= EXTRACTED DATA =
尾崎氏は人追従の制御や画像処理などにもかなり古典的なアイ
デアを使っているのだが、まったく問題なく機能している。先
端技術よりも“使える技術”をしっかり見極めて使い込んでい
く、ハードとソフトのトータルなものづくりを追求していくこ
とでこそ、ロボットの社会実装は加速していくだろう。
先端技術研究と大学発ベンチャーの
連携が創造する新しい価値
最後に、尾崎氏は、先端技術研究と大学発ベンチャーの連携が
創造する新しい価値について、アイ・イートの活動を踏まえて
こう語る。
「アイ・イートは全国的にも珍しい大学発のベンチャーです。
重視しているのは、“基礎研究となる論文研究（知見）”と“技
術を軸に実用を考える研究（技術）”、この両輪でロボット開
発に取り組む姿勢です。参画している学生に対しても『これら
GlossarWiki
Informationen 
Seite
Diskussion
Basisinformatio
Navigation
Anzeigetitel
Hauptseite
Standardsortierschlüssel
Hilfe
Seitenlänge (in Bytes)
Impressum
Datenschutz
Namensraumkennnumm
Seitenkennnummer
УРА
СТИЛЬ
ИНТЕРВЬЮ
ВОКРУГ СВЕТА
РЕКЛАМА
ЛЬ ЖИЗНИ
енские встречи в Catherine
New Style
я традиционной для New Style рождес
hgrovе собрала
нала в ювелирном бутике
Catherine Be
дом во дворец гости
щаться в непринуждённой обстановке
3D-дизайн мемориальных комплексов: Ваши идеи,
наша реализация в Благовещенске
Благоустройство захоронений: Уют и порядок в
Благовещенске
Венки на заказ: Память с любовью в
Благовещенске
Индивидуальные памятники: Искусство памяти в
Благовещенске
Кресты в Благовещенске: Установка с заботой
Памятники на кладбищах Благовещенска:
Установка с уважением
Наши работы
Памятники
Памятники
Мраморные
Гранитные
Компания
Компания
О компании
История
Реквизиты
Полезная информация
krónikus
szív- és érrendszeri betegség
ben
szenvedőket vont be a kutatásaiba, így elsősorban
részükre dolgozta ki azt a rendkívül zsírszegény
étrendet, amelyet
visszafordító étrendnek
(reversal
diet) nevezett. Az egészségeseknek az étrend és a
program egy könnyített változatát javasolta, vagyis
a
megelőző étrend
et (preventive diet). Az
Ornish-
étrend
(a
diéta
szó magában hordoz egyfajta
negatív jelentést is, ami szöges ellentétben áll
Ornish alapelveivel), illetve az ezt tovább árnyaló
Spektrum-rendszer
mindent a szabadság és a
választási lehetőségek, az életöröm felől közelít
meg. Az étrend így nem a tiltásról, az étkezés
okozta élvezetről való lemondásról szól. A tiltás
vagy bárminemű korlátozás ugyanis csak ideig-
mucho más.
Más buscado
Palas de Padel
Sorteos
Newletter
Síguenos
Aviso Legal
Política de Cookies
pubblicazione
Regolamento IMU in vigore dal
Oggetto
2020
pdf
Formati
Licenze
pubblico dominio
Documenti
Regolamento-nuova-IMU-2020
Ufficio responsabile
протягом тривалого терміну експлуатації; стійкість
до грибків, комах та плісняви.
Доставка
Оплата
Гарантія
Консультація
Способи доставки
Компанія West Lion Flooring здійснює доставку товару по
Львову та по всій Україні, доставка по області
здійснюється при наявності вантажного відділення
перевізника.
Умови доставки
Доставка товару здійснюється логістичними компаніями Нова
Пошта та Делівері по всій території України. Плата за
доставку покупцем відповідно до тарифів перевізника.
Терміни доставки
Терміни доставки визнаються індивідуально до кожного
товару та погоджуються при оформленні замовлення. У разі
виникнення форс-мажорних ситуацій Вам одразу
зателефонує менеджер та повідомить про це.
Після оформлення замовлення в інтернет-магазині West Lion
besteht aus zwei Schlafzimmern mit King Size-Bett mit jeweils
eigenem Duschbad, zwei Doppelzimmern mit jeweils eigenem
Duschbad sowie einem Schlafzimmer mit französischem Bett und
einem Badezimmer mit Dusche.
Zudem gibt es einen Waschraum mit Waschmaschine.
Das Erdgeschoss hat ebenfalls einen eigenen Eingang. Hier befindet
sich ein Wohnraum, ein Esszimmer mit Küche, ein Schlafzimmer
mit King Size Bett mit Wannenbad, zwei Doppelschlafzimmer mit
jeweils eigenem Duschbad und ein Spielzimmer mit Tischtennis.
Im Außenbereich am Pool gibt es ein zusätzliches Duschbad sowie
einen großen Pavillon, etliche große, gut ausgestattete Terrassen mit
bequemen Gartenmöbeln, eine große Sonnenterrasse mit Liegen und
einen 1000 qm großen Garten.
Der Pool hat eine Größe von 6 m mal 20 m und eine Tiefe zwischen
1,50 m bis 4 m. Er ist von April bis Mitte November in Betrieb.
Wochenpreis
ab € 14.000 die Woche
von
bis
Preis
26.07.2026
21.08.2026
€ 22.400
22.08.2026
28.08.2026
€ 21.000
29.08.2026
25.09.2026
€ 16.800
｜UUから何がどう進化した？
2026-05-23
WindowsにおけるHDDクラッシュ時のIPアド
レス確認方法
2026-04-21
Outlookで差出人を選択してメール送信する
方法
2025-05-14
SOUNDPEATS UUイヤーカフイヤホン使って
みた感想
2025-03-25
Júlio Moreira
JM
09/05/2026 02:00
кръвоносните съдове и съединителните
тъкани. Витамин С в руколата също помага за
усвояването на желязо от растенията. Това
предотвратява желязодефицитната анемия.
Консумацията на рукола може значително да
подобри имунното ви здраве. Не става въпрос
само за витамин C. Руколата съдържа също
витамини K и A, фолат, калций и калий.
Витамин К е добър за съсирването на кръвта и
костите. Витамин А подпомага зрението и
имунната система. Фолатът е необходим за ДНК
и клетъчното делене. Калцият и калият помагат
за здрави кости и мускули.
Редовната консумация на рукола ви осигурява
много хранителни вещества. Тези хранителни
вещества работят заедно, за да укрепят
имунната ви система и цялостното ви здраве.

= TASK BRIEF =
State how many of the lines above contain the word "gibt", giving only the number.

= RESULT =
2